At the end of this marking process, draw lines through all unmarked rows and marked columns. These lines collectively cover all zeros in the matrix that participate in the equality graph. According to Kőnig’s theorem, the number of lines used equals the size of the current maximum matching.

This process isolates the structure that prevents a perfect matching and prepares the way for updating the cost matrix and labels to introduce new zero entries.

Step 4: Update Labeling And Cost Matrix

If a perfect matching has not yet been achieved, we update the dual variables and the cost matrix to introduce new zeros into the equality graph.

1. Identify the minimum uncovered value $\theta$ among all entries that are not covered by any line from the previous step.

2. Update the dual variables:

   • For every unmarked row $i$, update $u_i\leftarrow u_i+\theta$.
   • For every marked column $j$, update $v_j\leftarrow v_j-\theta$.

3. Leave all other dual variables unchanged.

These updates preserve the dual feasibility conditions and maintain the complementary slackness necessary for optimality. They also create at least one new zero in the matrix, increasing the number of edges in the equality graph and offering a greater chance of finding a perfect matching in the next iteration.

The reduced cost matrix $C^{\prime \prime }$ is updated accordingly, and the algorithm returns to Step 3 to attempt matching again with the enriched equality graph.

Step 5: Repeat Matching

Repeat the matching process described in Step 3 using the newly updated cost matrix. Continue iterating between Steps 3 and 4 until a perfect matching is found (i.e., $|M|=N$).

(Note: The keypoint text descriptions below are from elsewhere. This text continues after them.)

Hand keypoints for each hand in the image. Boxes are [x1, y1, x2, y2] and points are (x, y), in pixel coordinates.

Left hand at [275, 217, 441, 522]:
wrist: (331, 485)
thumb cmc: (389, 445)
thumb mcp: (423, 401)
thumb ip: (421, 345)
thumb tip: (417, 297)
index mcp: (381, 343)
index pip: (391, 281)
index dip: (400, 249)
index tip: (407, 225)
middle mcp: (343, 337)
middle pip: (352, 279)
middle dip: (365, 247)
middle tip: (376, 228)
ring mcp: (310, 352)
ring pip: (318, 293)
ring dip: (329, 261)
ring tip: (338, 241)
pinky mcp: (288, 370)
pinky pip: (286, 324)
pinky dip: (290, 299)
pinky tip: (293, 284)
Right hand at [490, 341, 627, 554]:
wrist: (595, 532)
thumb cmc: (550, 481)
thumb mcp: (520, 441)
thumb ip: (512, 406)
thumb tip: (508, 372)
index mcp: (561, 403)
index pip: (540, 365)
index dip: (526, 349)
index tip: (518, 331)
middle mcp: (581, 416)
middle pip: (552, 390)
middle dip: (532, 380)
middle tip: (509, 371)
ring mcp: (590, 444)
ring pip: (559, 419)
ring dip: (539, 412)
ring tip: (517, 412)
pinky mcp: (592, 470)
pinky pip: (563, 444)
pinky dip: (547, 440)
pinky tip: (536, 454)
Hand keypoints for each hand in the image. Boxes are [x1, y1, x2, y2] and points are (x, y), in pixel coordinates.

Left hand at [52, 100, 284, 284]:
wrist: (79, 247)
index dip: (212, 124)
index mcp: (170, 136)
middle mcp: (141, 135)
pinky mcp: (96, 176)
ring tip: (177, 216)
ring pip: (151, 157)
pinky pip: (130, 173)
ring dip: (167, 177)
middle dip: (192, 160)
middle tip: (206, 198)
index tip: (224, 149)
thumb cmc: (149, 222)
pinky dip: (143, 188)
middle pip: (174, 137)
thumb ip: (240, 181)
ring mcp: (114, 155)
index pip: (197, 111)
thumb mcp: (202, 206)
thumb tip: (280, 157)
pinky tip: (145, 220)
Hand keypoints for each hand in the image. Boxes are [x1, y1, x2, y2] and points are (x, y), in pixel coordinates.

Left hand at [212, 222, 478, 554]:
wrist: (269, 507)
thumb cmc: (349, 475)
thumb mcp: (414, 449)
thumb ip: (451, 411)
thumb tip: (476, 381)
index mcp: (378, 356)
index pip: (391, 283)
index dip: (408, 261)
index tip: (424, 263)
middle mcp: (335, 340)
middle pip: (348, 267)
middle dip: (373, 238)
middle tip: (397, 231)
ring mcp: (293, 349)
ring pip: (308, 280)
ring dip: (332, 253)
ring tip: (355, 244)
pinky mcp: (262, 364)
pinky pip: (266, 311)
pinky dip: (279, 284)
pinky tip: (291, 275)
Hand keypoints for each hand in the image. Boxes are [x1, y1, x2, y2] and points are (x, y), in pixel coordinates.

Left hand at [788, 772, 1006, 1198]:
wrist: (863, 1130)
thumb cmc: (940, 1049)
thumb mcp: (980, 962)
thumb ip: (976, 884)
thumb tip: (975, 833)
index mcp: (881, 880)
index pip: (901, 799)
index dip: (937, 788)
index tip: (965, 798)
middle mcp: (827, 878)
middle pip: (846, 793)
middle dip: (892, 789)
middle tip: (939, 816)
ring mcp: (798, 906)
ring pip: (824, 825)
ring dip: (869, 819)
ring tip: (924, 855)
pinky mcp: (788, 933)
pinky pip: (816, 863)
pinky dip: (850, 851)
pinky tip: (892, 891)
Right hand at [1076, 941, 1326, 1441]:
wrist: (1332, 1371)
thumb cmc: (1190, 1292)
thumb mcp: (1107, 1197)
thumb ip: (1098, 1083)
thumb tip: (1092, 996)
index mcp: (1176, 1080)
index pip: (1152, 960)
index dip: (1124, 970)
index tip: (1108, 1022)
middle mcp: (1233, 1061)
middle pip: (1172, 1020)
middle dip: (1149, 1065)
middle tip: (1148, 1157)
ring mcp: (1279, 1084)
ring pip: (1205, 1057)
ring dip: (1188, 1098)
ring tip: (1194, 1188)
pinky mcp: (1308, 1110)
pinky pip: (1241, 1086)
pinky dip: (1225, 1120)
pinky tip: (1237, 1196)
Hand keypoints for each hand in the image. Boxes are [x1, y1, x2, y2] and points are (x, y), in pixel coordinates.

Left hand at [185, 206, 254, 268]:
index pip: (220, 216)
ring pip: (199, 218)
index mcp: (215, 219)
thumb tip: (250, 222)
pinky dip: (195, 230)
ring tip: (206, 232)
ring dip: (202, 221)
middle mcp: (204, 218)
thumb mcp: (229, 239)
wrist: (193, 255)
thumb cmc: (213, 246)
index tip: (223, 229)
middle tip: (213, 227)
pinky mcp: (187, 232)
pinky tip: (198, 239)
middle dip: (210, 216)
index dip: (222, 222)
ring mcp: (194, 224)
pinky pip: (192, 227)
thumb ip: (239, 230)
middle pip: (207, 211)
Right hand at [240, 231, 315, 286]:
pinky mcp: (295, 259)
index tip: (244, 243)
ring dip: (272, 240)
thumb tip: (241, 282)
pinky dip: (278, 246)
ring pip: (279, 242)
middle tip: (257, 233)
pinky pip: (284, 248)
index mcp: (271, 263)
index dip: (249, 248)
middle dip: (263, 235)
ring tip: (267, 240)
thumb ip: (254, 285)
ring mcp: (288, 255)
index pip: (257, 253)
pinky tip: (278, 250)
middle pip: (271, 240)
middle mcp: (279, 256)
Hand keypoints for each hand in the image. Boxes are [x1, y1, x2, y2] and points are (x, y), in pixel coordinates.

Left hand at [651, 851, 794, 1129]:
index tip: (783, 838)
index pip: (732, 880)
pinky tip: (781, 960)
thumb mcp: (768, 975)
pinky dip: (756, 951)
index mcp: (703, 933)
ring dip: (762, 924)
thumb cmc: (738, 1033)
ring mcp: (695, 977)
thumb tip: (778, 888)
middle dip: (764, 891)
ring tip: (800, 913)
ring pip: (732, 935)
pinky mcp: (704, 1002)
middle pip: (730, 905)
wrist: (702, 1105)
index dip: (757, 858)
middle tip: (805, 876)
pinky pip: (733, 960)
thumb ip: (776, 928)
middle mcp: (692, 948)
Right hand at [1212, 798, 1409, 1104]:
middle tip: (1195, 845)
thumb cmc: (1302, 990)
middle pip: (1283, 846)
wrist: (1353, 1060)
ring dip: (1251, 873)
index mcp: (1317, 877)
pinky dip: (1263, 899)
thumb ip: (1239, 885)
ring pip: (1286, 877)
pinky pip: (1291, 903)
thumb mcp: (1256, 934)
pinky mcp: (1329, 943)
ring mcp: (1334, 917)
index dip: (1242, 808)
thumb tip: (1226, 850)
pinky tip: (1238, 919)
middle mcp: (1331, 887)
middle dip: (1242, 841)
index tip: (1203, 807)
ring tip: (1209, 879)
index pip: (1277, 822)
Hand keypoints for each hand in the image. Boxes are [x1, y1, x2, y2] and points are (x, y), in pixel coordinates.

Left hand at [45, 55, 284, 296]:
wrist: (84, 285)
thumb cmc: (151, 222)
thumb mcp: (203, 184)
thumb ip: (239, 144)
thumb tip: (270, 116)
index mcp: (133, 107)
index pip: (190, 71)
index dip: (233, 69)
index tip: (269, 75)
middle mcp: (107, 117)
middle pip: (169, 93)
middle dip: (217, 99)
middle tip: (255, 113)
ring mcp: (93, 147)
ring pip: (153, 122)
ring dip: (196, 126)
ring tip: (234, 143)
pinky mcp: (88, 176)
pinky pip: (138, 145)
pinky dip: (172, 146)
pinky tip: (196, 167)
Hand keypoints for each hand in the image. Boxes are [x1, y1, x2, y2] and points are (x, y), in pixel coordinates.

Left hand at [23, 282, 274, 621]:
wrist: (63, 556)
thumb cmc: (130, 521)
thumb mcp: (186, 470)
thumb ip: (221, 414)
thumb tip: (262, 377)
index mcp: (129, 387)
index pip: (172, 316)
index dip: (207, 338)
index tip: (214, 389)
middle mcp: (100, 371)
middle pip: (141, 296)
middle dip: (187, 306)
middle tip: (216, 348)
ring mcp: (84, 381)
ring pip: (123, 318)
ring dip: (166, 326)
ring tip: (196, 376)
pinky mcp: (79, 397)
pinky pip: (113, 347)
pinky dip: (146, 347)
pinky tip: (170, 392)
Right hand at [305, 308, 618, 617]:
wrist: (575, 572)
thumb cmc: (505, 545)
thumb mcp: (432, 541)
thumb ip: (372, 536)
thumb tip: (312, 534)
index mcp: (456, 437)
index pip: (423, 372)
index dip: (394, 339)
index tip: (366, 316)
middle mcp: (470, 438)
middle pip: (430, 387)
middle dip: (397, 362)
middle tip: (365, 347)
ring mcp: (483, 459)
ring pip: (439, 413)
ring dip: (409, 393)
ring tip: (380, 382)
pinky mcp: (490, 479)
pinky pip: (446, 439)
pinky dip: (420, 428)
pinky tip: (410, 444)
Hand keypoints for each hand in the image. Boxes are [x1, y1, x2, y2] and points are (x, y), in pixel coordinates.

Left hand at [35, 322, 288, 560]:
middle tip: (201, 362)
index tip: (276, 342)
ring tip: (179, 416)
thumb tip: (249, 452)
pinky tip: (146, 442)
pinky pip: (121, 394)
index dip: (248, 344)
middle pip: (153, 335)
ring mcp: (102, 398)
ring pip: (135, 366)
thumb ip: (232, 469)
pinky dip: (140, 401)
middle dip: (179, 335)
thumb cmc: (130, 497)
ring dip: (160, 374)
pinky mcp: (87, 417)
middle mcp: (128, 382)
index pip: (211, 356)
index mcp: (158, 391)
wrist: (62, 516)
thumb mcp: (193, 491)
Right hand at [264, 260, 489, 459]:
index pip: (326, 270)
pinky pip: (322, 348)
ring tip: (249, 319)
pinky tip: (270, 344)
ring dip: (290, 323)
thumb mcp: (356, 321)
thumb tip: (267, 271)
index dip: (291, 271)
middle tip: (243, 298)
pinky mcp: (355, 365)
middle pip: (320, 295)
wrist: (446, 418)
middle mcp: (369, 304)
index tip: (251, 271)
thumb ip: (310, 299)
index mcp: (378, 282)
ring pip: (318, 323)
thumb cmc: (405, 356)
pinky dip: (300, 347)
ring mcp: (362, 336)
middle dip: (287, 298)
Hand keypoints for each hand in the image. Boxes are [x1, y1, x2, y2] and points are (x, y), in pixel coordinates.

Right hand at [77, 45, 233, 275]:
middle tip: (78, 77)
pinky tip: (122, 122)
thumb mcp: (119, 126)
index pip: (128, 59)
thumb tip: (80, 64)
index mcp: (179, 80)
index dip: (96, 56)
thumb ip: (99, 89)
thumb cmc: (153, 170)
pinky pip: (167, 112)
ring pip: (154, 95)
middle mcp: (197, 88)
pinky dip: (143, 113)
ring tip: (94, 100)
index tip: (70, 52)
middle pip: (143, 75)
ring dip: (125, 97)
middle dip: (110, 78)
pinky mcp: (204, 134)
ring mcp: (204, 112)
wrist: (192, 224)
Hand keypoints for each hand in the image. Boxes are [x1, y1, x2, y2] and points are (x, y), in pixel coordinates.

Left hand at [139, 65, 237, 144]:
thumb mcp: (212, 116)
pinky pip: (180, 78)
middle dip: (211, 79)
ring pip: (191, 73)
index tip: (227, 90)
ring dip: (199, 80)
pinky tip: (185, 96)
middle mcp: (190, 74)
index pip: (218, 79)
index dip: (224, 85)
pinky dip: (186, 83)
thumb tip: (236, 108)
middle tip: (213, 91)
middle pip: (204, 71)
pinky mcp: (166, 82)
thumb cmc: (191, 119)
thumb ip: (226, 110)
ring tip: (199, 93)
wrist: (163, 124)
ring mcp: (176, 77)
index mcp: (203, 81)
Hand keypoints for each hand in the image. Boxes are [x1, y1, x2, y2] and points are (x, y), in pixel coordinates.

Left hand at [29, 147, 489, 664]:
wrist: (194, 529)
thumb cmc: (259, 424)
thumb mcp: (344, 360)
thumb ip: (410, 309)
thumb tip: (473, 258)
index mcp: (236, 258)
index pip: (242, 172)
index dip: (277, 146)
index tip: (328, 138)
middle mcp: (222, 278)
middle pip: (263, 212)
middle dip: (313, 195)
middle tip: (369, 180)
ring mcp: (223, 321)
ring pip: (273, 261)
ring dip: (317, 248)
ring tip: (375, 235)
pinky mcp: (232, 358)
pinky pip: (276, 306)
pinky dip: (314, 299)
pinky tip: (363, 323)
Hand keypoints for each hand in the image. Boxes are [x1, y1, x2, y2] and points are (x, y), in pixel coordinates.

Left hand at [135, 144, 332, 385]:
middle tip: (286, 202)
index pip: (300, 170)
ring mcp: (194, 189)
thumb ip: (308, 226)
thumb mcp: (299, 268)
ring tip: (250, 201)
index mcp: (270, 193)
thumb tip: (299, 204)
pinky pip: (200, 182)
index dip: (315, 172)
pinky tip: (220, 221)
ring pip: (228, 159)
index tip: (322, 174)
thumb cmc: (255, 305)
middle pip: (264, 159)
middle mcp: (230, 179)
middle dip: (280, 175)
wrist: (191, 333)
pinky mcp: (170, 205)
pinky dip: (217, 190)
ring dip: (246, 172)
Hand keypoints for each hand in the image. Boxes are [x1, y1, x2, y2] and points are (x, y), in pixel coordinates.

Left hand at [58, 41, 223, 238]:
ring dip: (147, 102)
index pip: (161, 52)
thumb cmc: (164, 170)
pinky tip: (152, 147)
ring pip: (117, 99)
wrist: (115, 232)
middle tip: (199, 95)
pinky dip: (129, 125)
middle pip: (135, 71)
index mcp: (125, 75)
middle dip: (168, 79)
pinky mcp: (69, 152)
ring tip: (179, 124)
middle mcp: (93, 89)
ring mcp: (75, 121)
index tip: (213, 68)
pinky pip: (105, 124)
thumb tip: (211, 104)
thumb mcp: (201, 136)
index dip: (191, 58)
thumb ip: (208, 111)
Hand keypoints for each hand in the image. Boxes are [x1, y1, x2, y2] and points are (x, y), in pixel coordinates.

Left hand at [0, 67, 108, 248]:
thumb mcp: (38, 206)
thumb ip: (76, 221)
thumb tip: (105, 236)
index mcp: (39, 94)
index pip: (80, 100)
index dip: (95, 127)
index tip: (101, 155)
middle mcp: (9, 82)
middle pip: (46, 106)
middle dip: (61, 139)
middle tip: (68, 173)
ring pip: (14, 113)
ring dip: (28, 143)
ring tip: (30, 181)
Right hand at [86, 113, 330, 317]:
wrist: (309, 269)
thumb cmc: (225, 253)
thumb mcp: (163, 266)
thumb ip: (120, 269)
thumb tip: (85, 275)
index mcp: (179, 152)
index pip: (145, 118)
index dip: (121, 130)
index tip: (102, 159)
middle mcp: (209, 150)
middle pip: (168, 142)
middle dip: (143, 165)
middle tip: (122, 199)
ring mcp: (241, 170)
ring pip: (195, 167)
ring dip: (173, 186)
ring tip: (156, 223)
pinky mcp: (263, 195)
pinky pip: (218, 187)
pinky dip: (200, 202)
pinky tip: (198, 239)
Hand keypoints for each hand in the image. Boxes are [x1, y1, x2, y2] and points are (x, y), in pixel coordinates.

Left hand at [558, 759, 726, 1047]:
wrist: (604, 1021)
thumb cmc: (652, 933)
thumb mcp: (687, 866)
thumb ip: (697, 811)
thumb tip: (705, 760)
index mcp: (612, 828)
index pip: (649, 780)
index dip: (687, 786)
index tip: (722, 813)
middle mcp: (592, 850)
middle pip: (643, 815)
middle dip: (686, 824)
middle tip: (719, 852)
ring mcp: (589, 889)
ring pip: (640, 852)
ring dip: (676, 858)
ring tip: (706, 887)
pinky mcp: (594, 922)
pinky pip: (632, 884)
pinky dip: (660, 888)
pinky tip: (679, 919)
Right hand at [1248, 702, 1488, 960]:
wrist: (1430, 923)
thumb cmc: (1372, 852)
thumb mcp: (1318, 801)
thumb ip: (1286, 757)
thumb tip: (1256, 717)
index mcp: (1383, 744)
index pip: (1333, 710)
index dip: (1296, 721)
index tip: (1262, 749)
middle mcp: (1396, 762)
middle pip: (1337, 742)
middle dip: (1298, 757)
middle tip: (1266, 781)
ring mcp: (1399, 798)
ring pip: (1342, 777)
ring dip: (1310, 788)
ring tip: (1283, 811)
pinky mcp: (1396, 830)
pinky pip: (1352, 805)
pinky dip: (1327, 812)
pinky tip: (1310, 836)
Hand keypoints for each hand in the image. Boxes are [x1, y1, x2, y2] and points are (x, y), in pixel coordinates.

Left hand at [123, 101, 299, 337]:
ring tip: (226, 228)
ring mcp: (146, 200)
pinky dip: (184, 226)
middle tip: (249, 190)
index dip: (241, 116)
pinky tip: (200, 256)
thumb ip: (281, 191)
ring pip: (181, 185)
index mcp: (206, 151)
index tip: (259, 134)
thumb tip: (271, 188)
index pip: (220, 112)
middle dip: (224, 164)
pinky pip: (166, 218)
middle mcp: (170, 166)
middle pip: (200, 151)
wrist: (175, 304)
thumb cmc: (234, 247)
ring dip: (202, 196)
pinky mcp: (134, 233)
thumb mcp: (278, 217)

Once a perfect matching is obtained, extract the assignments directly from the final matching $M$. The total cost of the optimal assignment can be computed in one of two equivalent ways:

$$\text{Total cost}=\sum _{(i,j)\in M}{c}_{ij}$$

Alternatively, since the algorithm maintains dual feasibility and complementary slackness throughout, the total cost is also equal to the sum of the dual variables:

$$\text{Total cost}=\sum _{i=1}^N{u}_i+\sum _{j=1}^N{v}_j$$

This concludes the algorithm. The final result is a perfect matching of agents to tasks with minimum total cost.